Eliminating all the 2D datapoints outside an ellipse

Question

If you have the statistical toolbox, try something like this:

a = dlmread('~\downloads\-data-anonfiles-1383150325725.txt'); % read data
p = mvnpdf(a,mean(a),cov(a)); % multivariate PDF of your data
p_sample = numel(p)*p/sum(p); % normalize pdf to number of samples
thresh = 0.5; % set an arbitrary threshold to filter
idx_thresh = p_sample > thresh; % logical indices of samples that meet the threshold
a_filtered = a(idx_thresh,:);

then repeat this again with filtered data.

 p = mvnpdf(a,mean(a_filtered),cov(a_filtered));
 p_sample = numel(p)*p/sum(p); % normalize pdf to number of samples
 thresh = 0.1; % set an arbitrary threshold to filter
 idx_thresh = p_sample > thresh; % logical indices of samples that meet the threshold
 a_filtered = a_filtered (idx_thresh,:);

I was able to pull out most of the dominant distribution in just 2 iterations. But I think you would want to repeat until the mean(a_filtered) and cov(a_filtered) reached steady state values. Plot them as a function of iteration, and when they approach a flat line then you've found the correct values.

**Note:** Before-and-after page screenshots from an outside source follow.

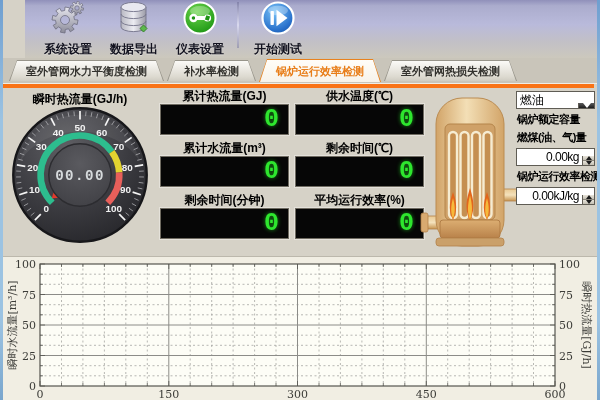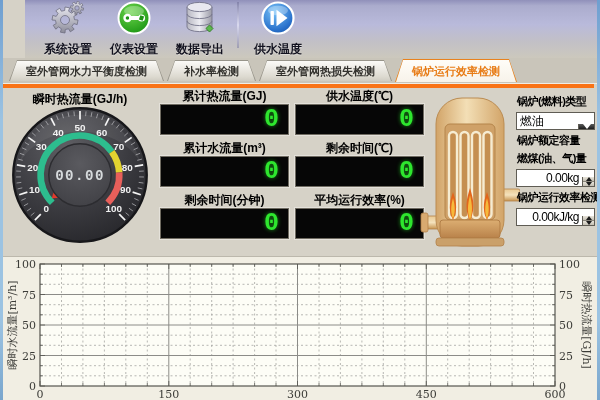"仪表设置" div.tool-item { order: before "数据导出" -> after "数据导出" }
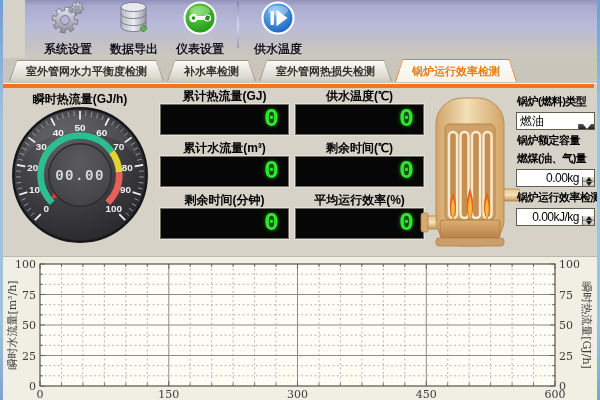"供水温度" div.tool-label { text: 供水温度 -> 开始测试 }
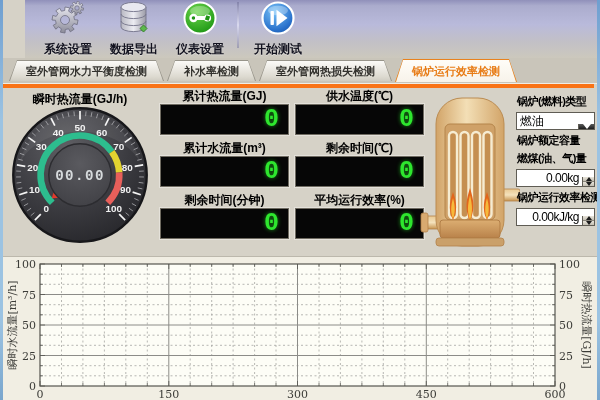"室外管网热损失检测" div.tab { order: before "锅炉运行效率检测" -> after "锅炉运行效率检测" }
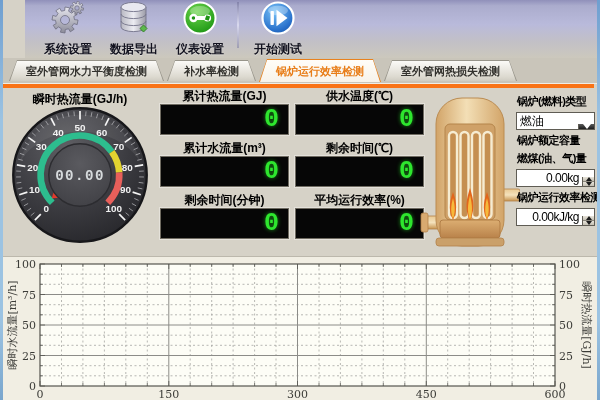"锅炉(燃料)类型" div.ctrl-label { html: <div>锅炉(燃料)类型</div> -> none }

This is equivalent to filtering with an rotated ellipse, but IMO it is easier and more useful because now you actually have the 5 mvnpdf parameters (mu_x, mu_y, sigma_xx, sigma_yy, sigma_xy) required to reproduce the distribution. If you model the iso-line (p(x,y) = thresh) as an rotated ellipse, you would have to manipulate the minor and major axes (a,b), the translation coordinates (h,k) and the rotation (theta) to get the mvnpdf parameters.

Then after extracting the first distribution, you can repeat the process to find the secondary distribution.